◆ **TEXT**:
● ● ● ●
Let’s get the rest of the information:

pub.setTitle(df_pub['Title'].iloc[0])
pub.setJournal(df_pub['Journal'].iloc[0])
pub.setYear(int(df_pub['Year'].iloc[0]))
pub.setVolume(str(df_pub['Volume'].iloc[0]))
pub.setPages(str(df_pub['Pages'].iloc[0]))
pub.setDOI(df_pub['DOI'].iloc[0])
pub.setUrls([df_pub['URL'].iloc[0]])
pub.setCiteKey(df_pub['CitationKey'].iloc[0])

Let’s add our publication objet to the dataset:

dsl.setPublications([pub])

Funding Metadata¶

Let’s add information about the funding from df_fund. First let’s grab the names of all the grants.

def parse_grants(grant_string):
    result = []
    # Split different grant groups using semicolon
    groups = grant_string.split(';')
    
    for group in groups:
        group = group.strip()
        # Match prefix followed by space or hyphen, then numbers
        match = re.match(r'([A-Z]{3})[\s-]+(.+)', group)
        if match:
            prefix = match.group(1)
            number_part = match.group(2)
            numbers = re.findall(r'\d+', number_part)
            result.extend([f'{prefix}-{num}' for num in numbers])
    
    return result


grants = parse_grants(df_fund['FundingGrant'].iloc[0])
grants

['MGG-0752091', 'MGG-1502832', 'MGG-1836645', 'EAR-1347213']

Let’s create a Funding object and add it to the Dataset:

fund = Funding()
fund.setFundingAgency(df_fund['FundingAgency'].iloc[0])
fund.setGrants(grants)

dsl.setFundings([fund])
● ● ● ●
(Data items)
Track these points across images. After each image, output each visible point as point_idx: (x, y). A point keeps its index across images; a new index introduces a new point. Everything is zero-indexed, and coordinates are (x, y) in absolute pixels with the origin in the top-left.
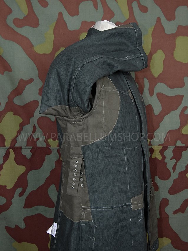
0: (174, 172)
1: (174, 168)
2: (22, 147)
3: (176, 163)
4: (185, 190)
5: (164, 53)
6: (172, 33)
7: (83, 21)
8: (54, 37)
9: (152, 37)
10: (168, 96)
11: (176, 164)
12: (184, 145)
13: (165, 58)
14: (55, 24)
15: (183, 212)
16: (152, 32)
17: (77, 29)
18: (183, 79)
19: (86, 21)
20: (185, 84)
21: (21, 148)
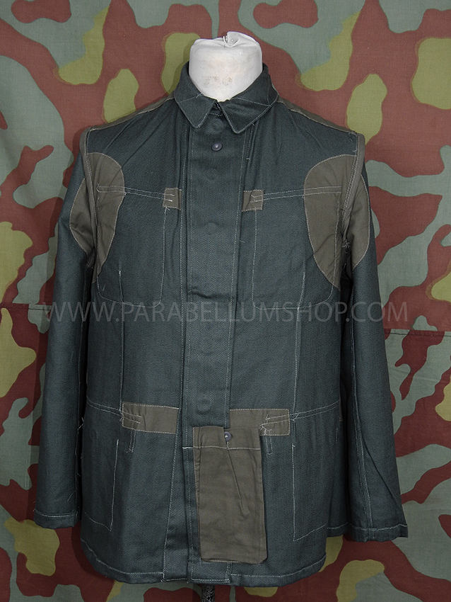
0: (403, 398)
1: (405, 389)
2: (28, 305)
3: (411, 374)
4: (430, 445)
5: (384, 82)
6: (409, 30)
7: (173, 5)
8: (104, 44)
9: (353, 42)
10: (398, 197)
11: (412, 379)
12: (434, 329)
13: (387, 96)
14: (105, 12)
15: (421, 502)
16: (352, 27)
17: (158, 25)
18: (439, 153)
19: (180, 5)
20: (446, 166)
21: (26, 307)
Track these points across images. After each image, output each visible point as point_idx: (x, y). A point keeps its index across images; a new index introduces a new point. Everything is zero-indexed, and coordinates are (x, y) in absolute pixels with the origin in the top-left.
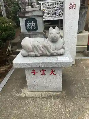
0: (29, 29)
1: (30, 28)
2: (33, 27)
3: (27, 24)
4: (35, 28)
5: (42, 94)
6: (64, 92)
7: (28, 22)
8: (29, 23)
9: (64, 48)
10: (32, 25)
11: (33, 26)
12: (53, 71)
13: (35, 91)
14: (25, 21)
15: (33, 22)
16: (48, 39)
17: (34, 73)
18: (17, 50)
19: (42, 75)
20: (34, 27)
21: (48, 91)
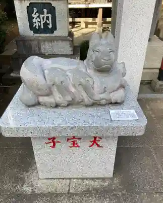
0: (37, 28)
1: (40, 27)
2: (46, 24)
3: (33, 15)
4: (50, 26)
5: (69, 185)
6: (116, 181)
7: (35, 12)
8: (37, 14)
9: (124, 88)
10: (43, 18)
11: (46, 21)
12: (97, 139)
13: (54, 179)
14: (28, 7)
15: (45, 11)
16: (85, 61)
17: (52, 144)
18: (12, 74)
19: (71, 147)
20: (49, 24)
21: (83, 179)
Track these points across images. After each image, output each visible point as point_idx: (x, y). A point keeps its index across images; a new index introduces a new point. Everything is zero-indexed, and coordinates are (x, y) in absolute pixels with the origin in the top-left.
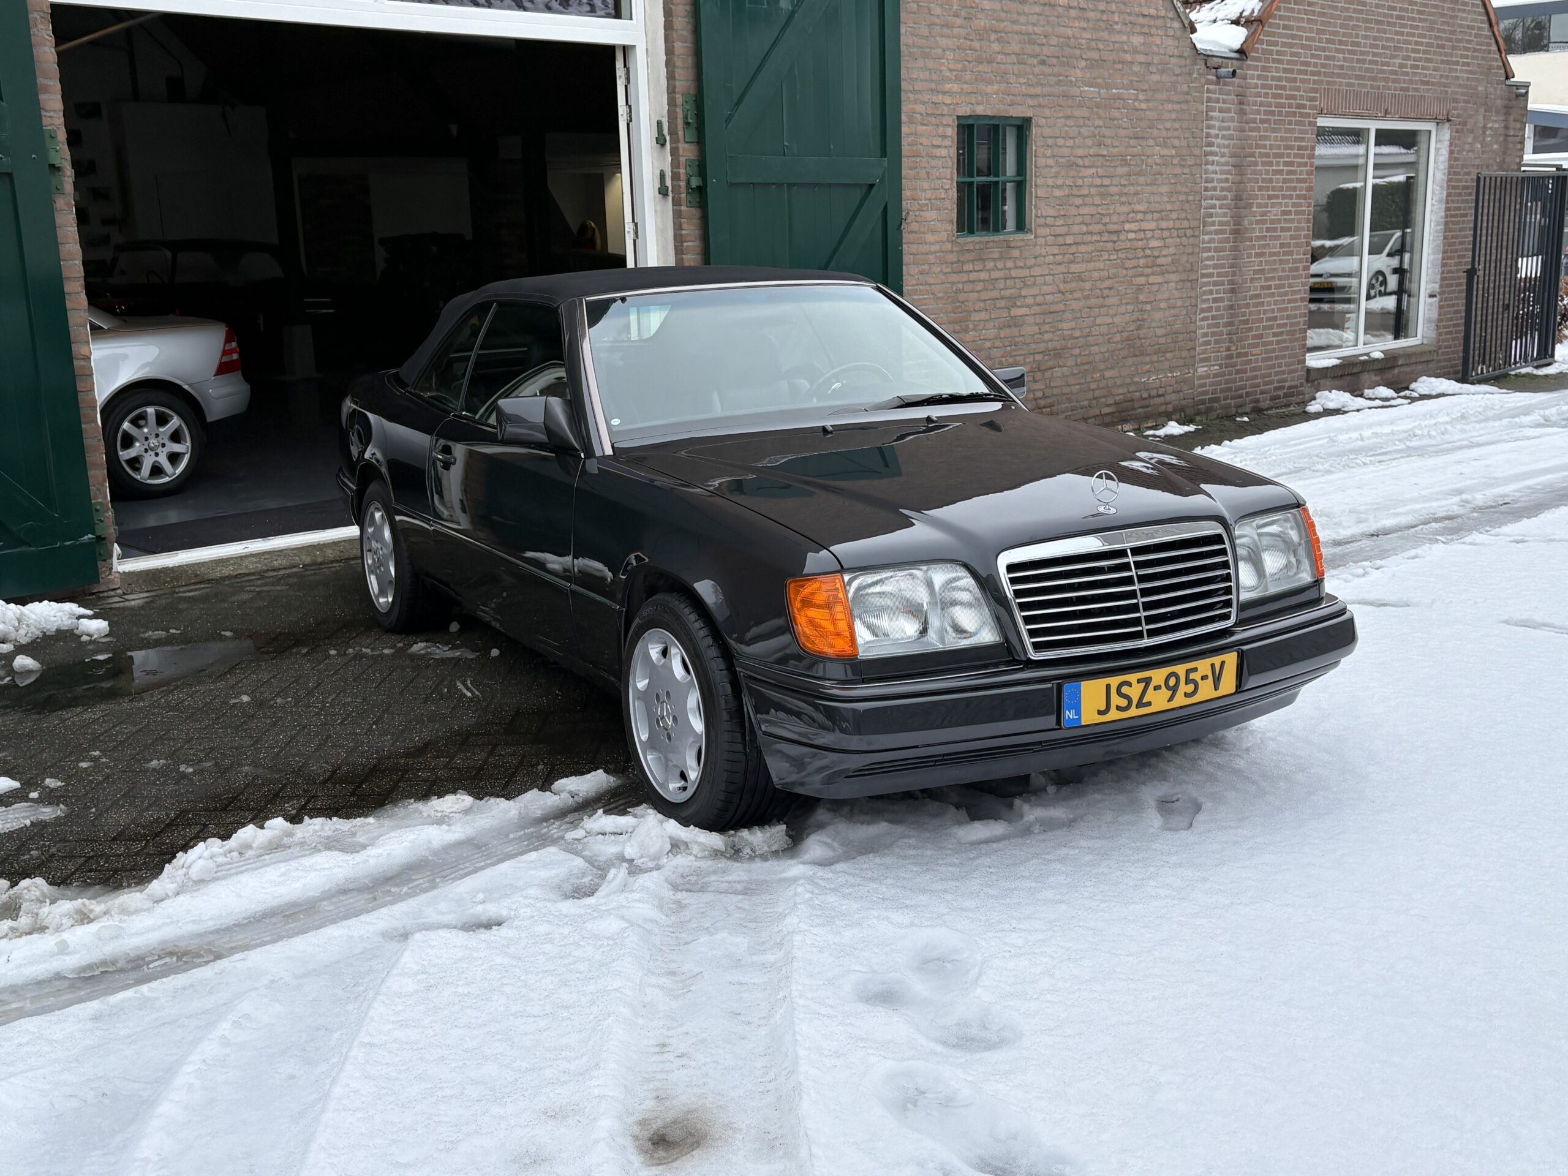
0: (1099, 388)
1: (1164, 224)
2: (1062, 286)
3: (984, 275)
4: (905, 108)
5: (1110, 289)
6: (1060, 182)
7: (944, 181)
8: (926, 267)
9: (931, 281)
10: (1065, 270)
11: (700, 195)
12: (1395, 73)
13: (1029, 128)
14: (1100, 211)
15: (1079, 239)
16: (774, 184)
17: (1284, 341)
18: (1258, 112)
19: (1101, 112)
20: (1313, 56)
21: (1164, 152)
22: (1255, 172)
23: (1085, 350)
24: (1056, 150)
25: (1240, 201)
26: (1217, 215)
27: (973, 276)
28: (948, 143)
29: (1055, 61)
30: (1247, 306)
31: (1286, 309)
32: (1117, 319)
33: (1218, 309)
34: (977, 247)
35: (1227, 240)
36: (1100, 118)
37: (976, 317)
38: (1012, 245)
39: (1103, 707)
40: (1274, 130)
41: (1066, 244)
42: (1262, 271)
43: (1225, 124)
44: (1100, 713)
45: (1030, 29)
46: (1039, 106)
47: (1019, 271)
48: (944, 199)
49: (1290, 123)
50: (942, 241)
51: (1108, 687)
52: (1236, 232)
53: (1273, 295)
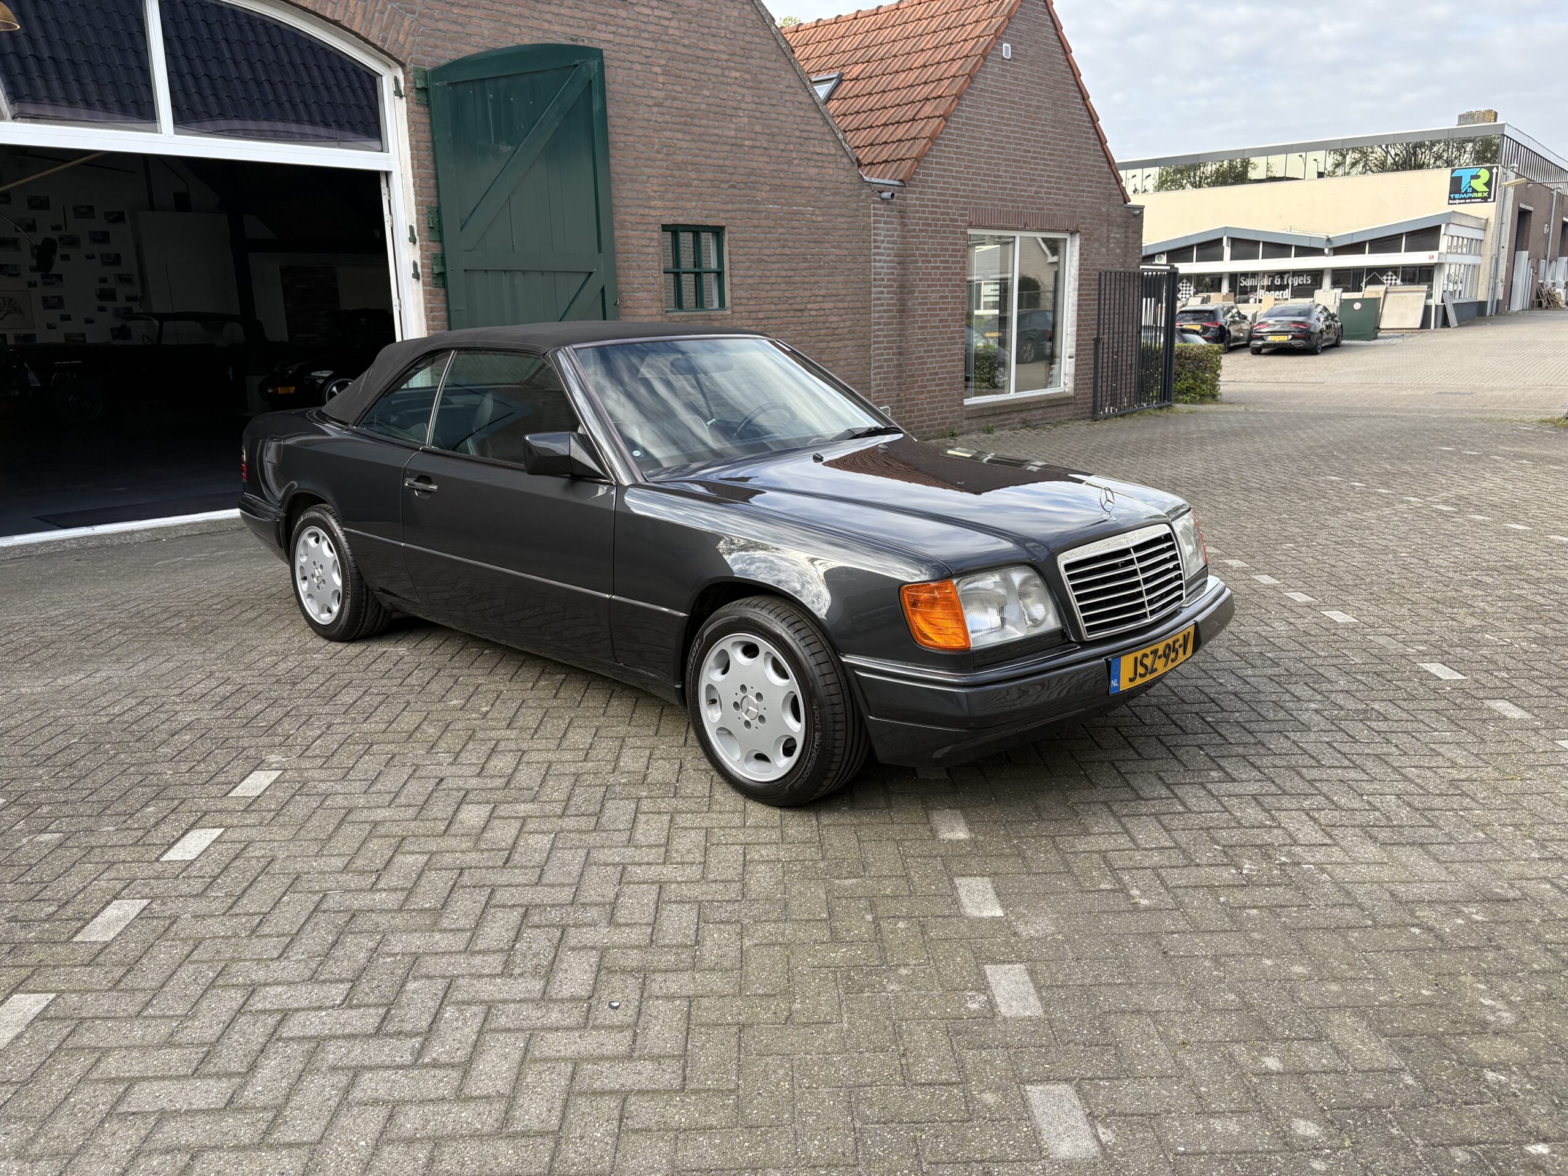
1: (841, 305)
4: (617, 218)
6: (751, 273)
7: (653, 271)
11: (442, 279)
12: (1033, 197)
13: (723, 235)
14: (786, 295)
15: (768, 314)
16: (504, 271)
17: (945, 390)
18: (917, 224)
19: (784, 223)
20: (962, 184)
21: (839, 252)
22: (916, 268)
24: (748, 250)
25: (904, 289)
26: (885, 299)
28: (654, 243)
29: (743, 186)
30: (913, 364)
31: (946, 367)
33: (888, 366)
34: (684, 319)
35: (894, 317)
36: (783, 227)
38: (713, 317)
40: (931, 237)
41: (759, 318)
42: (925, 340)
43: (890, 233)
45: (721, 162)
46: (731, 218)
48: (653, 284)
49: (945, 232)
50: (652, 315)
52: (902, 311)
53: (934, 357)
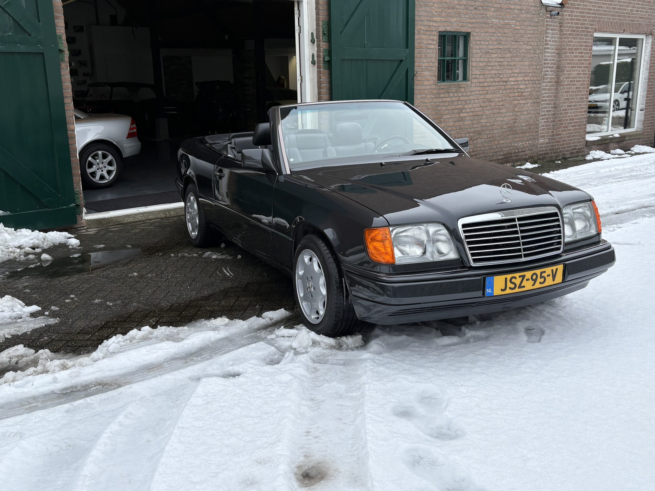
● ● ● ●
◆ **YOUR TASK**: In the code walkthrough, reproduce the passage between "pub.setVolume(str(df_pub['Volume'].iloc[0]))" and "dsl.setPublications([pub])", inclusive.

◆ **EXPECTED ANSWER**:
pub.setVolume(str(df_pub['Volume'].iloc[0]))
pub.setPages(str(df_pub['Pages'].iloc[0]))
pub.setDOI(df_pub['DOI'].iloc[0])
pub.setUrls([df_pub['URL'].iloc[0]])
pub.setCiteKey(df_pub['CitationKey'].iloc[0])

Let’s add our publication objet to the dataset:

dsl.setPublications([pub])